* Consigne 1 *
Dans l'extrait sur le Time-To-Market, remplacez « opérationnels » par « équipes », puis recopiez le passage qui commence aux mots « Le Time-To-Market (T2M) » et s'achève après « atteinte du QCDP. ».
* Consigne 2 *
Poursuivez le texte consacré au Time-To-Market et à ses risques, à la suite de sa dernière phrase.

* Extrait retenu *
⟨

Le Time-To-Market (T2M) répond à des objectifs de vente datés, donc plus généralement financiers et avec des conséquences majeures de trésorerie et de rentabilité. La pression sur les opérationnels devient dans ces conditions très forte, et cette pression est génératrice de risques. En effet, une tendance classique pour atteindre le T2M d’un produit est de raccourcir arbitrairement des délais et/ou de réduire des objectifs qualité. Le T2M est donc très souvent opposé aux objectifs du QCDP (*) du produit. Le Risk Management (RM) s’avère alors un outil efficace pour limiter les risques de non atteinte du QCDP.
Avec l’accélération des technologies et la mondialisation, les facteurs risques du T2M sont amplifiés. De plus, la volonté du positionnement d’un nouveau produit sur ses marchés fait souvent l’objet d’annonces anticipées pour mieux lutter contre la concurrence. La pression sur les délais augmente d’autant et les échecs deviennent trop fréquents.

⟩

Éléments d'un jeu de données
⟨

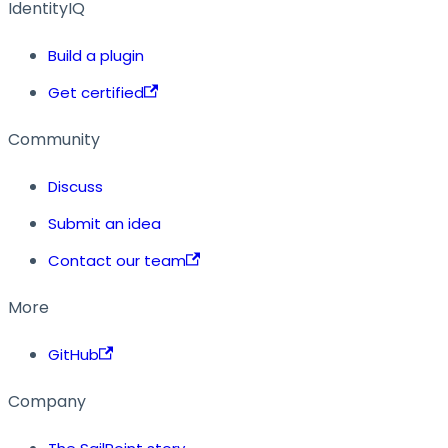
IdentityIQ
Build a plugin
Get certified
Community
Discuss
Submit an idea
Contact our team
More
GitHub
Company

⟩

* Réponse rédigée 1 *
Le Time-To-Market (T2M) répond à des objectifs de vente datés, donc plus généralement financiers et avec des conséquences majeures de trésorerie et de rentabilité. La pression sur les équipes devient dans ces conditions très forte, et cette pression est génératrice de risques. En effet, une tendance classique pour atteindre le T2M d’un produit est de raccourcir arbitrairement des délais et/ou de réduire des objectifs qualité. Le T2M est donc très souvent opposé aux objectifs du QCDP (*) du produit. Le Risk Management (RM) s’avère alors un outil efficace pour limiter les risques de non atteinte du QCDP.

* Réponse rédigée 2 *
Prenons pour exemple ce produit complexe et bien connu de tous qu’est la voiture. Si Elon Musk a tenu son délai de mise en production en juillet dernier pour la nouvelle Tesla 3, il est en échec flagrant sur la capacité effective de production : 260 par jour au lieu des 1.500 annoncés. Avec pour conséquence immédiate une chute de 2% du cours de bourse. Prises de risques avec des impasses très probables sur l’industrialisation ? ... car toute l’industrie automobile s’est lancée dans les voitures propres et Tesla pourrait bientôt ne plus être le leader de son marché.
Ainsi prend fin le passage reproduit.